Ясмин вскакивает с места, но прежде чем она успевает добежать до сеней, оттуда раздается грохот, после чего в столовой появляется господин Бессмертных. За ним, тяжело дыша, входит всклокоченный Юрек, сжимая кулаки.

– Я его сейчас в камине сожгу, – тяжело дыша, обещает Юрек.

– Дядя Костик пришел, – шепчет Аленушка. Глаза у нее делаются огромными.

– Талия, – хрипло говорит Бессмертных. У него страшно бледное лицо, лоб покрыт капельками пота, глаза горят ядовитой зеленью. Девушка смотрит на него с ужасом.

– Костик, уйди ты, пожалуйста, – тихо просит Ясмин. – Не надо.

– Талия, – говорит Бессмертных. – Я должен был сам сказать вам, простите. Дело в том, что в моей клинике только что умер ваш отец.

Юджин. Расплата

– Ты вообще в своем уме? – спрашивает Ясмин.

Юджин боится на нее смотреть. Он еще никогда не видел ее такой черной и такой страшной.

– Ты какого черта шел у него на поводу? Ты почему сразу не послал его к дьяволу?

– Ну… началось с того, что он мне помог…

– Помог? В чем? Принес тебе на блюдечке любовь женщины? А тебе не пришло в голову, что если бы он не захотел, ты бы сам на эту женщину никогда не обратил внимания? Что он просто загнал тебя в тупик и принялся тобой манипулировать?

– Я правда ее люблю.

– Да? И кто она, твоя большая любовь? Давно ты ее знаешь? Много ли у вас общих интересов?

– Ну… она…

– А я тебе скажу. Знаешь ты ее как человека довольно плохо, и интересы у вас лежат в разных плоскостях. Если бы Здыхлик не наслал на вас обоих что-то вроде наваждения, ни ты на нее никогда бы не взглянул, ни она на тебя.

– Вот не все вы знаете, – осмеливается наконец Юджин поднять глаза. – Она мне еще девчонкой в любви признавалась.
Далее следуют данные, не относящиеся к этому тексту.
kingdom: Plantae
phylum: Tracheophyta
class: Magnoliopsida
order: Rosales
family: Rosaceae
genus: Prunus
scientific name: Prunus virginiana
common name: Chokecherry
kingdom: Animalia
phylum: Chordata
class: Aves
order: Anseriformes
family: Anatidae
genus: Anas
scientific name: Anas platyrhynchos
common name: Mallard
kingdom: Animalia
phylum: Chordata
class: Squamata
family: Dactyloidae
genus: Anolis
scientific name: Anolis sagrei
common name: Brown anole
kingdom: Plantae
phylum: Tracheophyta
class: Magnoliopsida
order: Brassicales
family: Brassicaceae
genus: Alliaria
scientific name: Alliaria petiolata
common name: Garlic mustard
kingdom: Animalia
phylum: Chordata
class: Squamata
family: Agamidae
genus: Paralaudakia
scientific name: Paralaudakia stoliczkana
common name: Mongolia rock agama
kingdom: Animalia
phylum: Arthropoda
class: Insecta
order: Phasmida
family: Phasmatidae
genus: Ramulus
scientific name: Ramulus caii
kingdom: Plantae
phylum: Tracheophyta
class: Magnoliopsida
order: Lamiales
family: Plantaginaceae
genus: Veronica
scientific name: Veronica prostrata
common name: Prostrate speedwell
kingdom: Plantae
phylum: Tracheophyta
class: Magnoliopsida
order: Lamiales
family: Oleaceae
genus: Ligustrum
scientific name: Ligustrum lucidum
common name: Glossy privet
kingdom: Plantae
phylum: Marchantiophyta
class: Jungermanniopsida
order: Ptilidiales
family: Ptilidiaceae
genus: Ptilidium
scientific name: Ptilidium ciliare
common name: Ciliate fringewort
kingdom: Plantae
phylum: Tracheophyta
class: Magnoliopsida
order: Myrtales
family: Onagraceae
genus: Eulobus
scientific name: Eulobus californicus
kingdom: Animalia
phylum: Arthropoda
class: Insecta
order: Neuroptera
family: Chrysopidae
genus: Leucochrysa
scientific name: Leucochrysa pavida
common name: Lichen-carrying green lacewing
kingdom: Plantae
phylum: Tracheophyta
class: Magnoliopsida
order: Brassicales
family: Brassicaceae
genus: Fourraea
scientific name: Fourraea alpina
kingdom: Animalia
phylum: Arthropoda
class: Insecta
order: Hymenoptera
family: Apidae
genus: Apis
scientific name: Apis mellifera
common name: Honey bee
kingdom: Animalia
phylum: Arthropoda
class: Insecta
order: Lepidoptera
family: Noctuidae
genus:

Костик в те годы и знать обо мне не знал.

– О! Вот все и проясняется. Этот заморыш каким-то образом раскопал некоторые подробности из твоей юности, так? Ты, может, сам ему об этом и рассказывал?

– Ну… выпили как-то вместе…

– И кто из вас допился до пьяных откровений? Дай угадаю: ты выпил и начал болтать, а он слушал и кивал?

– Ну…

– Черт побери, Юджин, неужели ты не отличаешь подростковую влюбленность от последствий приворота? Девчонки в пубертате обожают влюбляться в собственные мечты, наряжая в них того, кто подвернется. Это одно. А когда взрослая женщина вчера на тебя плевать хотела, а нынче к тебе ни с того ни с сего приходит и говорит: возьми меня, я твоя – это что такое? Это же азбука, ты же ходил на все мои семинары, должен был знать! Он сначала с тобой это проделал, потом с ней, как ты не понял?

– Я…

– Ну это ладно, ты сглупил. А потом, когда все зашло так далеко, ты какого пса не пришел ко мне?

– Он угрожал мне… И ей тоже.

– Я бы с ним справилась!

– А вот я не был в этом уверен. Мне чего, рискнуть надо было?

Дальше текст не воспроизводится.